Bisnis.com, JAKARTA - Asosiasi Pertekstilan Indonesia (API) menyatakan bahwa perajin kain sutera dalam negeri memang sudah kesulitan mencari bahan baku sejak 2000. Selain itu, produsen bahan baku juga sudah menipis.
“Produsennya kebanyakan industri kecil dan menengah. [Selai itu,] lahannya juga tidak ada, akhirnya lama-kelamaan habis. Di NTB [Nusa Tenggara Barat] habis, terus yang di Tasikmalaya juga kemarin lahannya habis,” katanya Sekretaris Jenderal API Ernovian G. Ismy kepada Bisnis.
Ernovian menyampaikan tantangan utama para produsen serat maupun benang sutera adalah proses pembuatannya yang harus memperhatikan berbagai aspek antara laini tingkat stres ulat sutera dan pakan ulat sutera.
Walau demikian, data impor sutera Tanah Air menunjukkan konsumsi sutera di dalam negeri meningkat hampir setiap tahun. Akhir tahun lalu, asosiasi mencatat volume impor benang sutera melesat 60% menjadi 208 ton dari realisasi tahun sebelumnya sebesar 130 ton. Sementara itu, impor serat sutera melonjak 416,66% menjadi 186 ton pada akhir 2017.

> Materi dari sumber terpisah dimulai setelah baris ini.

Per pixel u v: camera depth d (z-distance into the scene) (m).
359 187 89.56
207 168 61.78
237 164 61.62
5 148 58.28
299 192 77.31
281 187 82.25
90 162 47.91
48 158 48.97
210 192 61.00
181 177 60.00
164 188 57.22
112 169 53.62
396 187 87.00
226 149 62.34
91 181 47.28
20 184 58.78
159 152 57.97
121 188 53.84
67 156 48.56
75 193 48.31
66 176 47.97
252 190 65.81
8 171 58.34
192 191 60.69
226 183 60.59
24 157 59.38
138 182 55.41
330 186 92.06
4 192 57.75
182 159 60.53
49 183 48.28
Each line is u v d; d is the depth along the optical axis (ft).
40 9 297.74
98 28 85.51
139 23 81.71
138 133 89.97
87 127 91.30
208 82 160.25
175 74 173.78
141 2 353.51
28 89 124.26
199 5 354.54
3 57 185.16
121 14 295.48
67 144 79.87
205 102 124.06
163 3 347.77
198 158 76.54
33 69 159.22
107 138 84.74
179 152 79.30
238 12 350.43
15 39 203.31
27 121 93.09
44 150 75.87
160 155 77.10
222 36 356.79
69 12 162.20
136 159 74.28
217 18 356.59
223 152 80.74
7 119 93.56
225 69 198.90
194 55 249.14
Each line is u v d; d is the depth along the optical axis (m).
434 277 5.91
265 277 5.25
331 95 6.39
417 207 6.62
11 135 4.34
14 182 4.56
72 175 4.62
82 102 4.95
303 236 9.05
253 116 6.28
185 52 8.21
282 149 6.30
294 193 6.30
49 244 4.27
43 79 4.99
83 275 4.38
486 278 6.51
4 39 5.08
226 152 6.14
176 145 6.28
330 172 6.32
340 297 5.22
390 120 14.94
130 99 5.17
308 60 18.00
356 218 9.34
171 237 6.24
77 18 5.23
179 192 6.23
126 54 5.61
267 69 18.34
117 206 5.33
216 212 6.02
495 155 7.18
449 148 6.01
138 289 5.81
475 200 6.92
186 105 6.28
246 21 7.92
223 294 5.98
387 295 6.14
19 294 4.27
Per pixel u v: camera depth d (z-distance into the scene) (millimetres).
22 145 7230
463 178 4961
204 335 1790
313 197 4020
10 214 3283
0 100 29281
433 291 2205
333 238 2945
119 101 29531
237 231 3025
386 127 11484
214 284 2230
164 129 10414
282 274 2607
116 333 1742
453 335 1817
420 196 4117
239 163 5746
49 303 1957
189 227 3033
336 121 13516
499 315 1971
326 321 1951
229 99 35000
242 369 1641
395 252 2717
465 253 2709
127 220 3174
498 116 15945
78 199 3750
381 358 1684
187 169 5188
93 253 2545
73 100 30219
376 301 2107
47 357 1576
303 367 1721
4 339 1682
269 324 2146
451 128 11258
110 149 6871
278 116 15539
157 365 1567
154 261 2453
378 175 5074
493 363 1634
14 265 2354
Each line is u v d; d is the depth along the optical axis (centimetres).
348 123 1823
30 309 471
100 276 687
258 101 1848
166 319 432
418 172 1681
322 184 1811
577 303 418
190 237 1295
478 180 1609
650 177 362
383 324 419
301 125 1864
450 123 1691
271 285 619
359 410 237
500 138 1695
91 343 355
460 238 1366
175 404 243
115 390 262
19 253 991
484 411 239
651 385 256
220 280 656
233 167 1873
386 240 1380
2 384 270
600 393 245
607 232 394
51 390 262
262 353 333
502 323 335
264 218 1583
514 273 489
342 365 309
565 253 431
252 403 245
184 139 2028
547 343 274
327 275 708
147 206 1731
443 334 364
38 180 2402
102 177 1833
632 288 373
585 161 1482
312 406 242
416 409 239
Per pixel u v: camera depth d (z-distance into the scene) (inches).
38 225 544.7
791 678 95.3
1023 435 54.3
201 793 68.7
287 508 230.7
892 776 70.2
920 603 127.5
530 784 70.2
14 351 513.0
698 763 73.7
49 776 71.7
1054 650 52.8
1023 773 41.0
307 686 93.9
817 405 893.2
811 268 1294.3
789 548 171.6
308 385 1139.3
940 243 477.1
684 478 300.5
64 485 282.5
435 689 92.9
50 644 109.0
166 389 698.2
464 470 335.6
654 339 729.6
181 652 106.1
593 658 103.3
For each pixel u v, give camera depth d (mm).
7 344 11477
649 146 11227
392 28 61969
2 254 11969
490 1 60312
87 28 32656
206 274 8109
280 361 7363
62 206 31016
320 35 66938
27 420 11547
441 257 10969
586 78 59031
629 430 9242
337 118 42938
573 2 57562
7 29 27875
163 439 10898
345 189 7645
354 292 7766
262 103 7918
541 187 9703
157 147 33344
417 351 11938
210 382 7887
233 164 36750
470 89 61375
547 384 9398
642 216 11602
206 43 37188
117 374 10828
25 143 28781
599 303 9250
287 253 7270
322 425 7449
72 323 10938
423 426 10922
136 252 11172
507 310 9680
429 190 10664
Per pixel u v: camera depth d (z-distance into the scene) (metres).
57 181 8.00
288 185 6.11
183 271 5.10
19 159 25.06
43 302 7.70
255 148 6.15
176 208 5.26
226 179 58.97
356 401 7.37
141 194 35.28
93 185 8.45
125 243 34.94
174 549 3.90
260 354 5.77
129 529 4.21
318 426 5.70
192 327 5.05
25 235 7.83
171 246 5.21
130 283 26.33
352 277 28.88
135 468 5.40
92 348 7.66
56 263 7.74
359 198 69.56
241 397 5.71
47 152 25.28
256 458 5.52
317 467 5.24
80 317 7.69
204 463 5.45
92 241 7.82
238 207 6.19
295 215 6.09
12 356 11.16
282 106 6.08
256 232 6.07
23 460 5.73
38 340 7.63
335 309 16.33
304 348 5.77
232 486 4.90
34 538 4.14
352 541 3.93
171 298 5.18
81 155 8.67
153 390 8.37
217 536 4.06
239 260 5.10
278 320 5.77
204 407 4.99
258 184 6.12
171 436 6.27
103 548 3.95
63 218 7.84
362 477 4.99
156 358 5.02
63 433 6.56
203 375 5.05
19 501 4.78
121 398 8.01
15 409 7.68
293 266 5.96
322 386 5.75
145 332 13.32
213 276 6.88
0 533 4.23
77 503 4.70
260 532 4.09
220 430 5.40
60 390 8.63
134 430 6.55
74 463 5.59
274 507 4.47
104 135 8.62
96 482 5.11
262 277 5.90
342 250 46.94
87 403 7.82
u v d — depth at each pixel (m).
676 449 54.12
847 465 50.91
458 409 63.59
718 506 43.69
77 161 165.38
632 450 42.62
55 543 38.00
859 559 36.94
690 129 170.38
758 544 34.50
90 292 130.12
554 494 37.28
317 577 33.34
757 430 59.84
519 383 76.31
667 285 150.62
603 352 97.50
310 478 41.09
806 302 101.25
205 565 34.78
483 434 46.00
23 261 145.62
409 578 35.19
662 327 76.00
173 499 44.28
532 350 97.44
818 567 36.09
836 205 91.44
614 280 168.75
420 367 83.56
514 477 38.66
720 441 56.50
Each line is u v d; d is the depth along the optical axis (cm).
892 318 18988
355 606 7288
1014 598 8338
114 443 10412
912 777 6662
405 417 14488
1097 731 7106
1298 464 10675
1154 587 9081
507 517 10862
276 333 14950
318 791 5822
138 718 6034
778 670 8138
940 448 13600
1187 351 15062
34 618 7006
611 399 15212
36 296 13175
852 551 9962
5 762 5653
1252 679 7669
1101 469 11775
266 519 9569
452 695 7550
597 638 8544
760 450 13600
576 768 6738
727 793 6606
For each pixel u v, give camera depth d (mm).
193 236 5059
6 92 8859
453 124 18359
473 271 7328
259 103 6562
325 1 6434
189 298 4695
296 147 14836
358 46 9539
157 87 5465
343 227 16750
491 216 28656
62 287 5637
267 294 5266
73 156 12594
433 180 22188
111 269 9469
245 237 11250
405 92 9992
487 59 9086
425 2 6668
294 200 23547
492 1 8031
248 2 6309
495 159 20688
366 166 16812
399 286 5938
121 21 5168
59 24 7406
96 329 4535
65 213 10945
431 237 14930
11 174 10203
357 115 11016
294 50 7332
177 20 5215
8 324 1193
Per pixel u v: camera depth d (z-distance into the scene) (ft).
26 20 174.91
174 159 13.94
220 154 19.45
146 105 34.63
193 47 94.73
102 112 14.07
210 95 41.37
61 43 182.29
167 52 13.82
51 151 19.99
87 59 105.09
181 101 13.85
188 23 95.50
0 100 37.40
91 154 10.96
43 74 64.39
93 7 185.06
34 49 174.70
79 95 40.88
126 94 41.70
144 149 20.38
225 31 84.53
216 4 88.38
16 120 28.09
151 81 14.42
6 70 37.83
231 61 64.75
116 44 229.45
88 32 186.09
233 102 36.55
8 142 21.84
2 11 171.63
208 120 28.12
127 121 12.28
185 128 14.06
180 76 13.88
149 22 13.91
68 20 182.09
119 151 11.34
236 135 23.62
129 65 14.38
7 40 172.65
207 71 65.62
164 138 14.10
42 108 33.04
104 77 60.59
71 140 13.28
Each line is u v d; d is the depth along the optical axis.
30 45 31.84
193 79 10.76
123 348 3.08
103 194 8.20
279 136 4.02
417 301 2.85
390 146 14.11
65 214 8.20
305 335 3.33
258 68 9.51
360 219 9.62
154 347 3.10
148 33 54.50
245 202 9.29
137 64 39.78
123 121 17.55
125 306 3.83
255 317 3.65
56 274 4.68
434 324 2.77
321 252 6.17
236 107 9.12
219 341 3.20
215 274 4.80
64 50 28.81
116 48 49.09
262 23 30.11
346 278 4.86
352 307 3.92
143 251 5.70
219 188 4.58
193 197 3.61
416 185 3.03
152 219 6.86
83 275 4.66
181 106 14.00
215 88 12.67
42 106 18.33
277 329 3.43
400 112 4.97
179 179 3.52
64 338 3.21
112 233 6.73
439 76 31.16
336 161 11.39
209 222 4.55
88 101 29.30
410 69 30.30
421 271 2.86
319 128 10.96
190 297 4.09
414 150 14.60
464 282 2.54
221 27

Asosiasi, menurutnya, menilai penggunaan benang cupro sebagai substitusi benang sutra akan menjadi arah yang positif. “Kan dia [kain cupro] tidak beda jauh itu [hasilnya jika dibandingkan dengan kain sutera] kalau sudah jadi pakaian jadi. Kalau ada substitusi bagus dong,” tuturnya.